PROBLEM TO SOLVE ▸ Only what runs from the line with "index dip: (238, 489)" to the end of the data should appear in the answer, exactly as written and without pictures.
# # # #
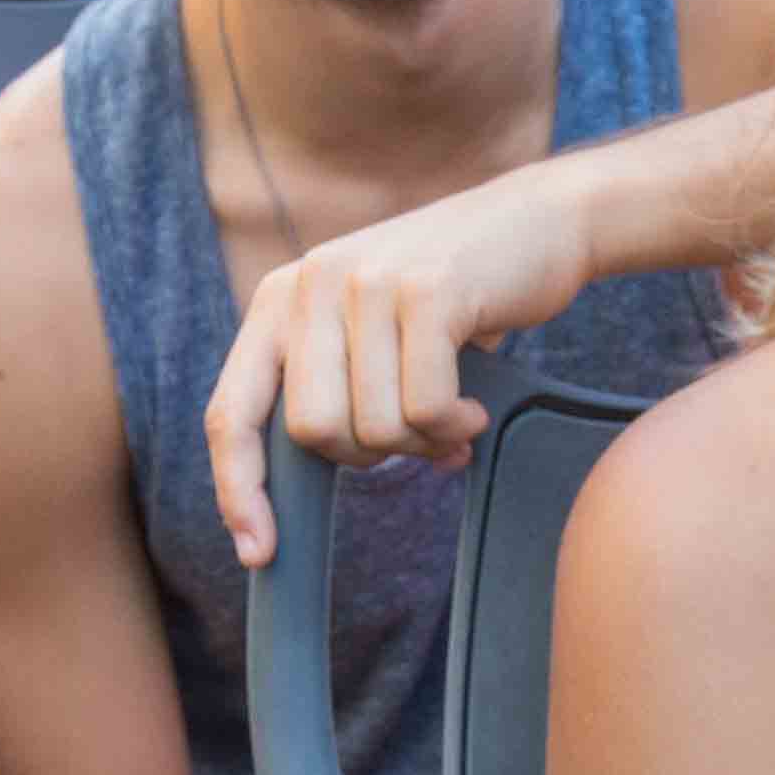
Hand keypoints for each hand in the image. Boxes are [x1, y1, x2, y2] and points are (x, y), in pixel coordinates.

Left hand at [203, 168, 596, 564]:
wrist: (544, 221)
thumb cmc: (458, 296)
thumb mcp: (372, 334)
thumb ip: (335, 396)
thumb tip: (303, 506)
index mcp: (281, 300)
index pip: (231, 412)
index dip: (238, 489)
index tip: (257, 552)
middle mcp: (311, 283)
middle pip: (312, 433)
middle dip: (368, 454)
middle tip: (414, 431)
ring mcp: (367, 282)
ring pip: (374, 428)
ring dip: (423, 441)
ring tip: (454, 409)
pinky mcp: (426, 291)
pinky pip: (425, 410)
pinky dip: (456, 426)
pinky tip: (475, 405)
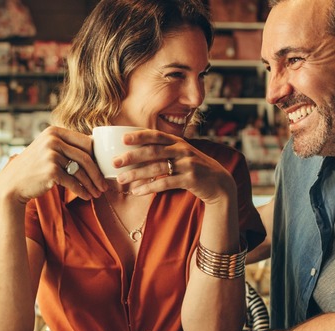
# # # #
RESPONSE TO THIS TASK ▸
index dip: (238, 489)
index tip: (257, 552)
middle mcp: (311, 283)
middle pip: (312, 433)
middle dip: (368, 454)
middle tip: (414, 431)
ring mcp: (367, 282)
ring pip: (374, 428)
ring dip: (423, 441)
ring tip: (454, 409)
pinky mcp: (426, 291)
pinky pip: (425, 410)
pinky dip: (456, 426)
pinky tip: (475, 405)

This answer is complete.